I would say that ultimately, control is the big thing, combined with training. If you're working on teaching your dog not to pull, but when surprises show up you need some physical means of control, then I say do it. The only time I complain is when I see prongs being used by people who clearly don't care to train their dogs.

As for the outdoor kennel, I think that depends on your dog. I don't see a big difference between indoor crating and outdoor kenneling if they're done for the same reasonable (for indoor crating) amount of time, and provided the dog is protected from the elements.


----------



## x11 (Jan 1, 2012)

i figure if you don't have the physical strength to hold a dog on a flat collar should it lunge then you have no business owning that particular dog. 

not being sexist but the biggest rottweilers i have seen are owned by the smallest women i have seen. the dogs end up needing a few extra vertabrae to fit all the gadgets and collars on its neck - and for what??


----------



## Castlemaid (Jun 29, 2006)

x11 said:


> i figure if you don't have the physical strength to hold a dog on a flat collar should it lunge then you have no business owning that particular dog.
> 
> not being sexist but the biggest rottweilers i have seen are owned by the smallest women i have seen. the dogs end up needing a few extra vertabrae to fit all the gadgets and collars on its neck - and for what??


LOL, not being sexist! Good one! 

Absolutely nothing wrong with using the appropriate collar to be in control, regardless of size, sex, physical ability or culturally influenced gender bias. 

And as mentioned in many other threads. Take a prong collar, put it around your arm, your leg, even your neck and pull on it - it is not a big deal! but the dogs understand and respect the effect of the prong, it communicates a message to them. A flat is only a physical bump on their way to getting what they want that they can easily ignore if strong enough.


----------



## RowdyDogs (Nov 12, 2012)

x11 said:


> i figure if you don't have the physical strength to hold a dog on a flat collar should it lunge then you have no business owning that particular dog.
> 
> not being sexist but the biggest rottweilers i have seen are owned by the smallest women i have seen. the dogs end up needing a few extra vertabrae to fit all the gadgets and collars on its neck - and for what??


I weigh 117 pounds as of yesterday. My GSD is small, only about 65 pounds (and only trained in a flat collar, except when I was walking him with my 3 other 40-pound dogs by myself, when I put them all in Haltis). But I've also recently worked with my neighbors' Great Pyrenees and a friends Great Danes...

SET EXERCISE => Carry the forum discussion about prong collars and controlling large dogs forward from the point where its last post stops.

DATASET CONTENT =>
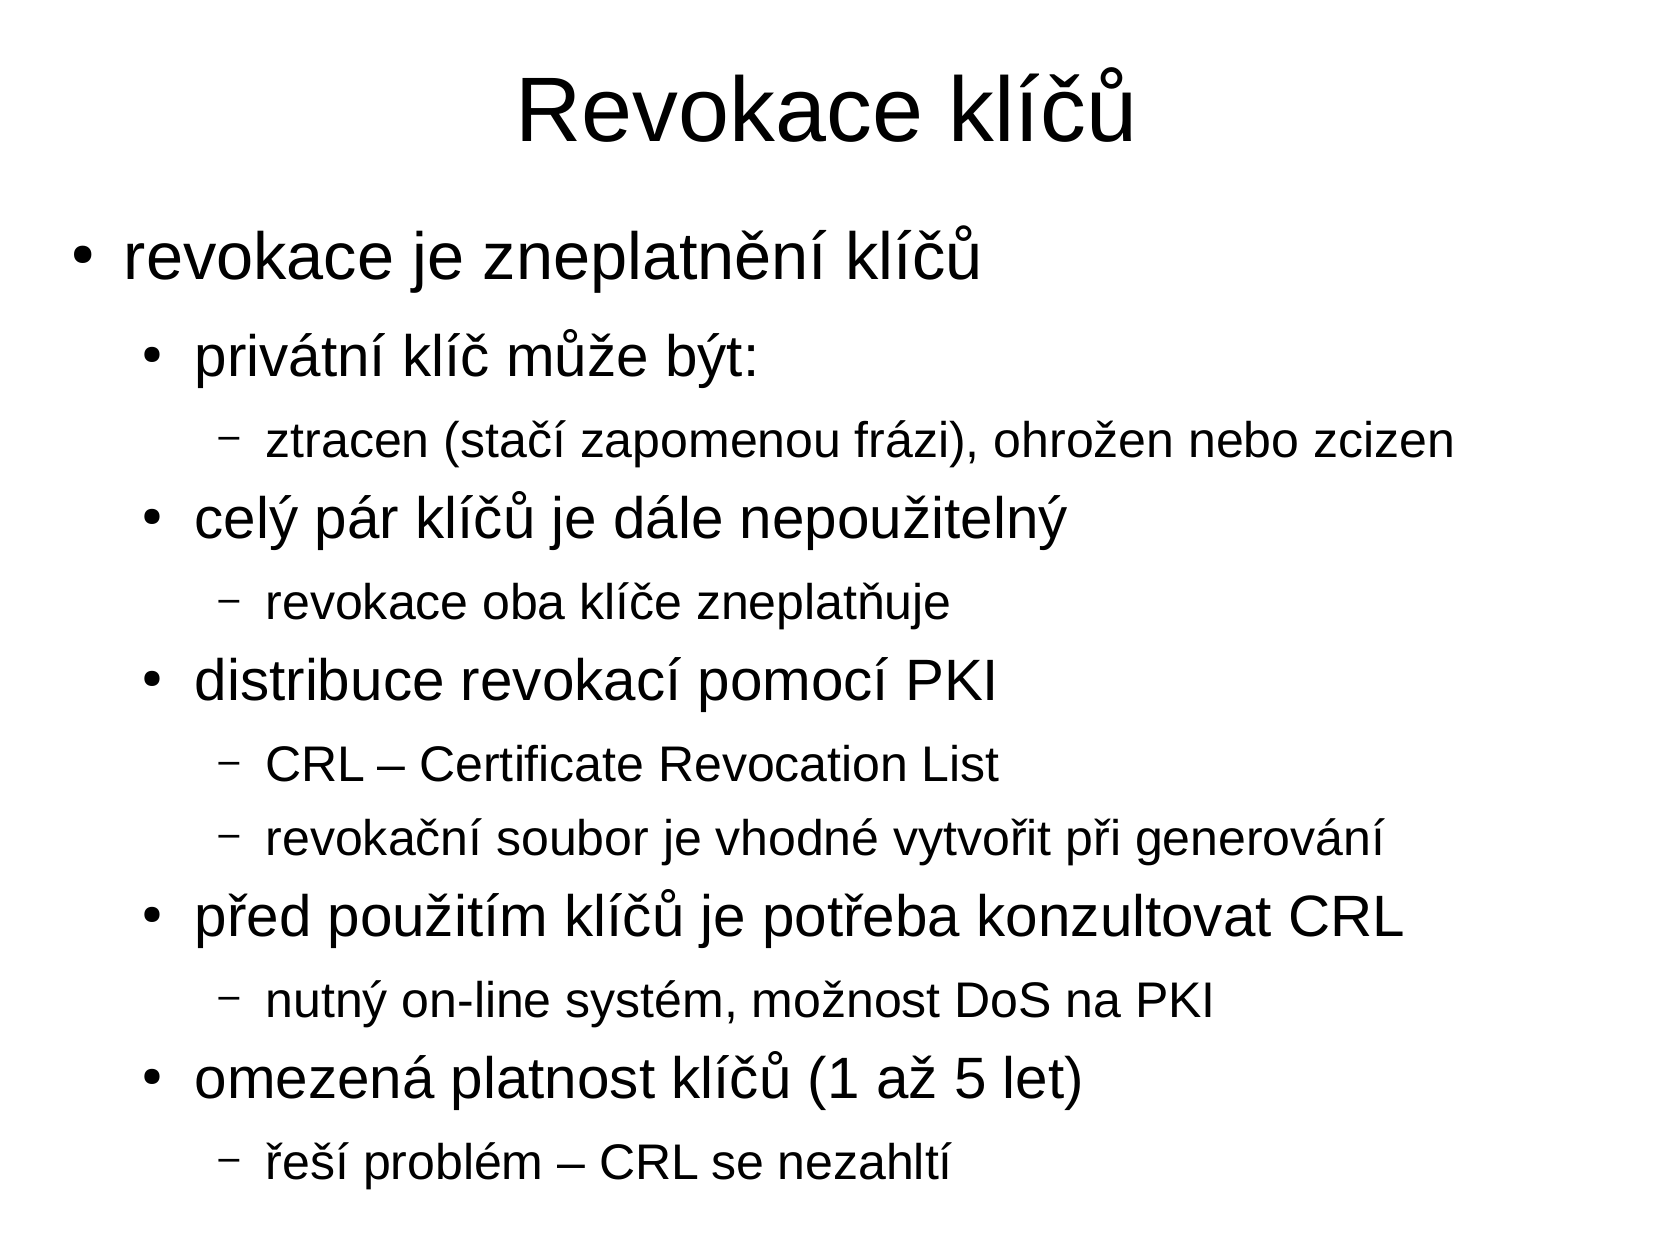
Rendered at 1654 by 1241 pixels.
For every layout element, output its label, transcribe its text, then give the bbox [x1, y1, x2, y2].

ANSWER TO THE EXERCISE =>
Oh yeah, and I make my living as a professional horse trainer. My smallest professional client weighs about 900 pounds...and that's because I now work with a smaller breed; I used to work with larger one that averaged about 1200 pounds...managed them just fine...

It isn't about physical strength. A full-sized dog can overpower virtually any adult male; otherwise, we wouldn't have protection dogs. A very small horse can overpower any person; that's just physics. The reason we've survived as a species is our intelligence; it's still the reason we manage to not be devoured by our dogs and kicked to death by our horses. Also a few thousand years of domestication mean that we rarely if ever have to use violence to get them to comply...

For the record, I've held an 1800 pound draft stallion on a flat halter when he'd attacked another stud. I only remotely struggle with any of my dogs if I'm not paying attention and get caught off-balance--but they're trained so they feel that pull and they stop anyway.

Saying that it is about physical size may not be sexist, but it shows your ignorance.


----------



## x11 (Jan 1, 2012)

..."And as mentioned in many other threads. Take a prong collar, put it around your arm, your leg, even your neck and pull on it - it is not a big deal! but the dogs understand and respect the effect of the prong, it communicates a message to them. A flat is only a physical bump on their way to getting what they want that they can easily ignore if strong enough. "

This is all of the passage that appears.